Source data
··········

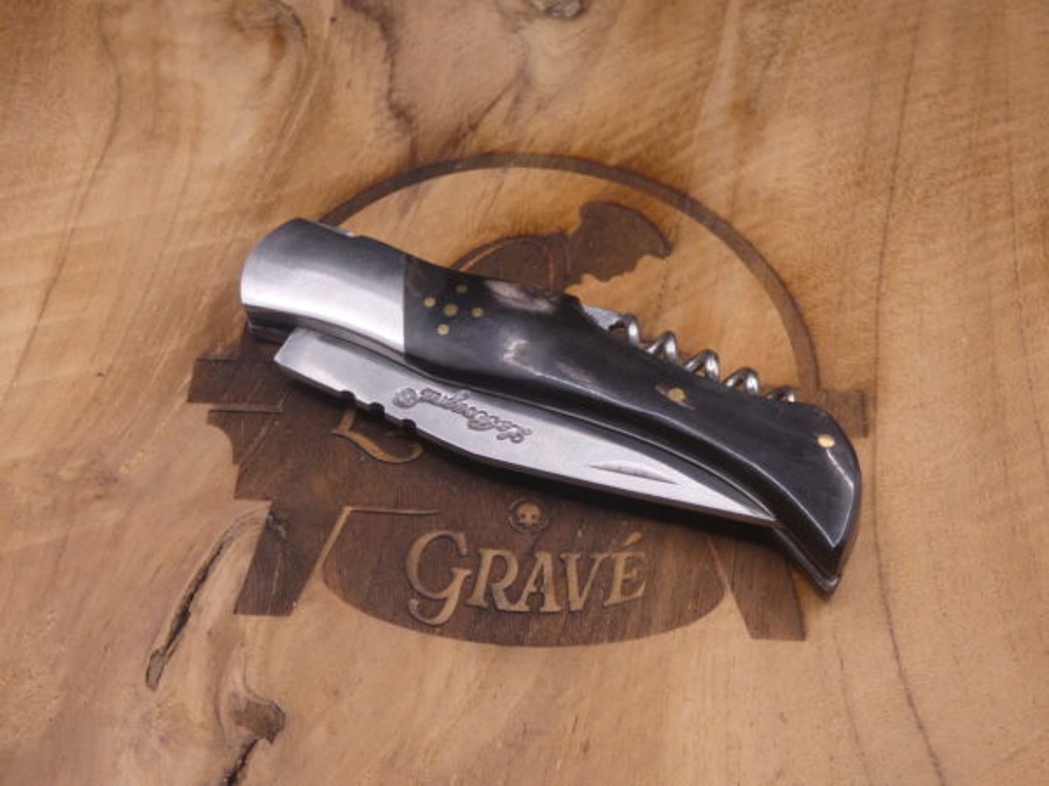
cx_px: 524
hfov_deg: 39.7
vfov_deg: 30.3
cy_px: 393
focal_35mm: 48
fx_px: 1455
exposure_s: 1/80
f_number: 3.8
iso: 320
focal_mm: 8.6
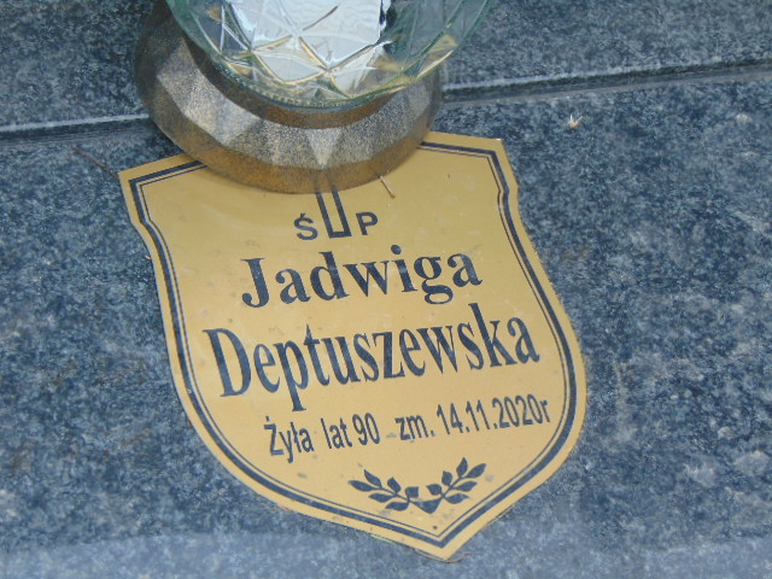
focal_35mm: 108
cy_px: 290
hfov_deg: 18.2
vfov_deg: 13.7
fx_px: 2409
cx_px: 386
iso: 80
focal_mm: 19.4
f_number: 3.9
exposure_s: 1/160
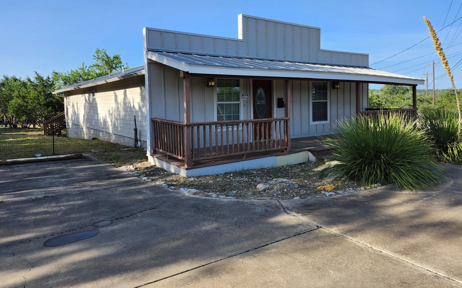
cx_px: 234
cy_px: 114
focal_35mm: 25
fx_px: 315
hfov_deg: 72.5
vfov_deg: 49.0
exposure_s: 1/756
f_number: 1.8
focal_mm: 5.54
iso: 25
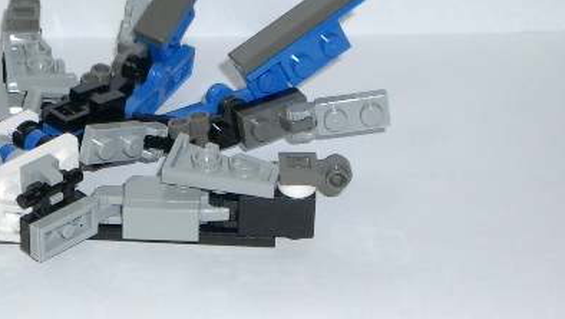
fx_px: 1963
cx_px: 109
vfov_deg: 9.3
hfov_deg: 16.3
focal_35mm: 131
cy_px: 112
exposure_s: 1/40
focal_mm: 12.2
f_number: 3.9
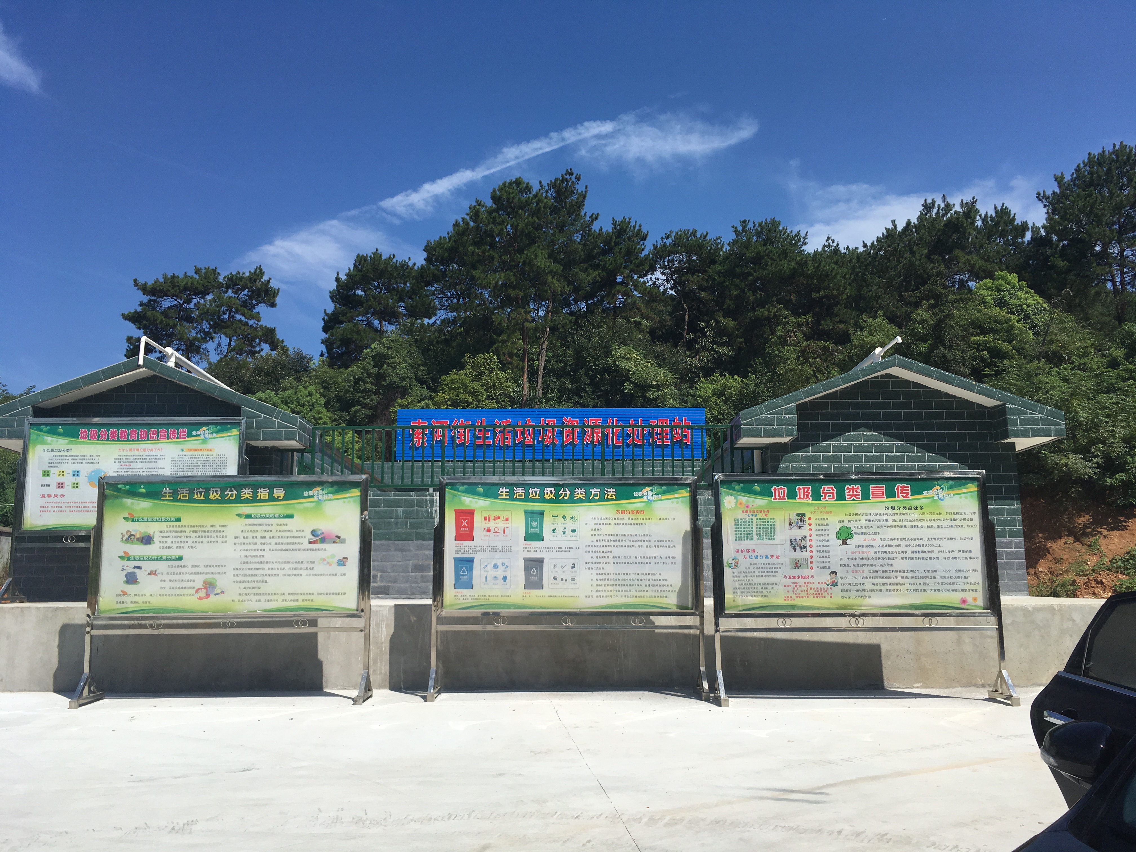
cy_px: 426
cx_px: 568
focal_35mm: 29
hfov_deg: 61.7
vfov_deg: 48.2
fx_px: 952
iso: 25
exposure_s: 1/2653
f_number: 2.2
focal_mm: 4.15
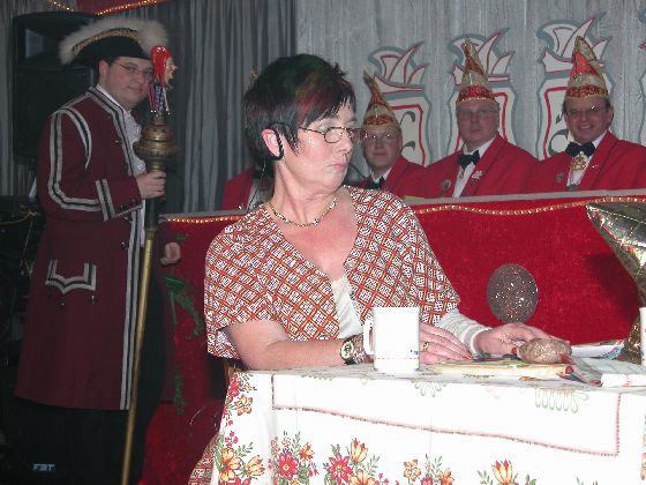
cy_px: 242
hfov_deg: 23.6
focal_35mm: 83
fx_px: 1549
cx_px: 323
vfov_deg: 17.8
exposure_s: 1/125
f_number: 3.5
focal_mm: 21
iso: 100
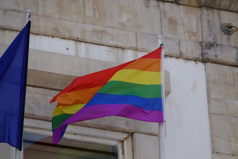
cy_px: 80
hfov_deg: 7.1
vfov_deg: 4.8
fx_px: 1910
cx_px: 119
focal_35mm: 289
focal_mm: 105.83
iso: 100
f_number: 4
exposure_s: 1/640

··········

§ **WHAT TO WORK ON**: Please print the span that begins at the line holding "vfov_deg: 17.8" and ends at the last line of the data, both ends included, with no pictures.

§ **RESPONSE BOX**:
vfov_deg: 17.8
exposure_s: 1/125
f_number: 3.5
focal_mm: 21
iso: 100
cy_px: 80
hfov_deg: 7.1
vfov_deg: 4.8
fx_px: 1910
cx_px: 119
focal_35mm: 289
focal_mm: 105.83
iso: 100
f_number: 4
exposure_s: 1/640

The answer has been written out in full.